Yesterday Once More (TW edition), featuring Chung Tien.
Hold Me to the Dream (TW edition), featuring Chung Tien and Ssŭ-tu Fêng-chien.

Two illustrated books by the same artist derived from The King of Blaze, which contain most of the pictures of the two main characters Chung Tien and Ssŭ-tu Fêng-chien (Chien Mei).

- Yesterday Once More (Chinese: 往日重現; Japanese: 忘れていた夢をもう一度振り返し) is the first picture collection illustrated book, published by Sharp Point Press in 1998. The first edition contains additional products: a collector's box, a large folio poster of Chien Mei and bookplate.
- Hold Me to the Dream (Chinese: 擁我入夢; Japanese: 永遠に私を抱しめて夢の中へ) is the second picture collection illustrated book, published in Taiwan by Sharp Point Press in 1999, and in China by Xinjiang Juvenile Publishing House in 2001. A 40-page hardcover picture book with collector's box.

==TV series adaptation==
The King of Blaze is adapted into a television series of the same name by Mango TV, which aired on Hunan TV in 2018.

The series received generally negative responses from both critics and audience due to the huge differences between the manhua and its adaptation, and turning the BL (Boys' Love) manhua into a BG (Boy & Girl) drama. Douban gave it a 3.8 out of 10 rating, based on 5141 reviews, indicating "negative reviews". It has been questioned by the audience if the series is anything like the book except the names of some main characters. And the casting and special effects have been criticised for being inappropriate and horrible, respectively.

== Reception ==
The King of Blaze sold 70 thousand each tankōbon volume in Taiwan, and over 30 million collected tankōbon volumes of pirated edition in China, and reprinted 62 times. It was selected as the most popular manhua among Asian comics published in Taiwan (including Hong Kong manhua, Japanese manga, and Korean manhwa) by the Reader's Choice Vote held by the Taiwanese newspaper China Times, in 1997.

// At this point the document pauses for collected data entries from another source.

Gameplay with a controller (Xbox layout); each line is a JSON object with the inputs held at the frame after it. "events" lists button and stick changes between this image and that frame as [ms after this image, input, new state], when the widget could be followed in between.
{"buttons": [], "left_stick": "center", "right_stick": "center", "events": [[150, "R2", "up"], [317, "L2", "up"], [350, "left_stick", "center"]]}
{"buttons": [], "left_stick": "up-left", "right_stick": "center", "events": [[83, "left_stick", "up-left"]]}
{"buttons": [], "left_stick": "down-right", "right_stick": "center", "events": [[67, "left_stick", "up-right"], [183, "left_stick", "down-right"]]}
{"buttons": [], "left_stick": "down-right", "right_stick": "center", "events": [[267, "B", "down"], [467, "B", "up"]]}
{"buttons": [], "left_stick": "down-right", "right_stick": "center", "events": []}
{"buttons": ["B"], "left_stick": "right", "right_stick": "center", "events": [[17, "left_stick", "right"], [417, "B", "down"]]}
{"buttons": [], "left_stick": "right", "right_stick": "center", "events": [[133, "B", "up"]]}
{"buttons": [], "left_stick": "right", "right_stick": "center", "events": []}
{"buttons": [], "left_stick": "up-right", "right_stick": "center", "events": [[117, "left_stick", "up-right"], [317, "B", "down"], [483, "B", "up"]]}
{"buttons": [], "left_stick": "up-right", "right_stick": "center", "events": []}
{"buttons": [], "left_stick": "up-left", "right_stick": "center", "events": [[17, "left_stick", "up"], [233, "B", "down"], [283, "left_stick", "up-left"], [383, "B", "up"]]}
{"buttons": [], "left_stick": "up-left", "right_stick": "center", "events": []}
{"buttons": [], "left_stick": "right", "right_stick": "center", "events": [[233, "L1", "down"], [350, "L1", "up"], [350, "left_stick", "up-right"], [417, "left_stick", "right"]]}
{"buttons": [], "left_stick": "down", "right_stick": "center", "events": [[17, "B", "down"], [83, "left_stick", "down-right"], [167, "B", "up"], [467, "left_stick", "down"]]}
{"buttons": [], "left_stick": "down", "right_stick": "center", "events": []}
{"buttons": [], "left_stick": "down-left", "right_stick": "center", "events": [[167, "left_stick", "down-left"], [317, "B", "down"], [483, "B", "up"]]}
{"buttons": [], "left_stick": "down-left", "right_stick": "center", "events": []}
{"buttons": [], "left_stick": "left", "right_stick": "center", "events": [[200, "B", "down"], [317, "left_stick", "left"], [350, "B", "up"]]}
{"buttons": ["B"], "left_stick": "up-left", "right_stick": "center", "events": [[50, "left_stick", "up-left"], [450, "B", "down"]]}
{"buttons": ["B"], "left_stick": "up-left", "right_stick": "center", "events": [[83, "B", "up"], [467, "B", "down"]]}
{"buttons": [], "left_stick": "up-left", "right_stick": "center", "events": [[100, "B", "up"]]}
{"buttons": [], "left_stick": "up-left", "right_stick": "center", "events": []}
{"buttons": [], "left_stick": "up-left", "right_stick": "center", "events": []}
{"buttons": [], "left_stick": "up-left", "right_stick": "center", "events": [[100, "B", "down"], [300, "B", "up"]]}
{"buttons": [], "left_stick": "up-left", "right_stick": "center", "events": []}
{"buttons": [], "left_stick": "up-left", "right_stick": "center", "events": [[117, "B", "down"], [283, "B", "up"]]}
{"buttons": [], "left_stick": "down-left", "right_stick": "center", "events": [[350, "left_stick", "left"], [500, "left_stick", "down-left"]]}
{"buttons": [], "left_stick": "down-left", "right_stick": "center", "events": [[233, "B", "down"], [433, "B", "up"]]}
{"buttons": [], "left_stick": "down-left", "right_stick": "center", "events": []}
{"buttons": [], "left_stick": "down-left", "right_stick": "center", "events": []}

In The Application of Comics on General Education: A Study of the Body Implication in the Comics titled "Chingguo-Yuanling" and "Huo-Wang" by Su-Lan Yu, an article published in an academic journal of National Chung Hsing University, the author concludes after a detailed analysis:
The books called Chingguo-Yuanling (Melancholic Princess) and Huo-Wang (The King of Blaze) [...] offered such questions about life as what the importance of the mode of the universal creation is, what the gods are, how the relation of human being with fate and transmigration revolves in time, how we can awake really, how we can work out our individuality effectively, what the relation of human being with nature and the universe is, how we temper with the joy and sorrow of affection, time and space is just what it is now, or it will be in the other way. When the questions being discussed in general education class, no matter what major the student is in, the topics are related with everyone's existence, offering us to think of life, the time and space we are in, and the indefinite possibility. In addition to train the professional knowledge, general education courses aim to educate the students how to enlarge the heart and soul, to enrich our culture, to express ourselves exquisitely, and to find our way in the depressing and confusing world. In a word, the two books use the concept of body to discuss such questions as human being / gods (Nature), fate / transmigration, and breakthrough / awakening, etc. In the seemingly fanciful meditation leading to the mental state, those which are related with the heart and the life may be the way to the universe.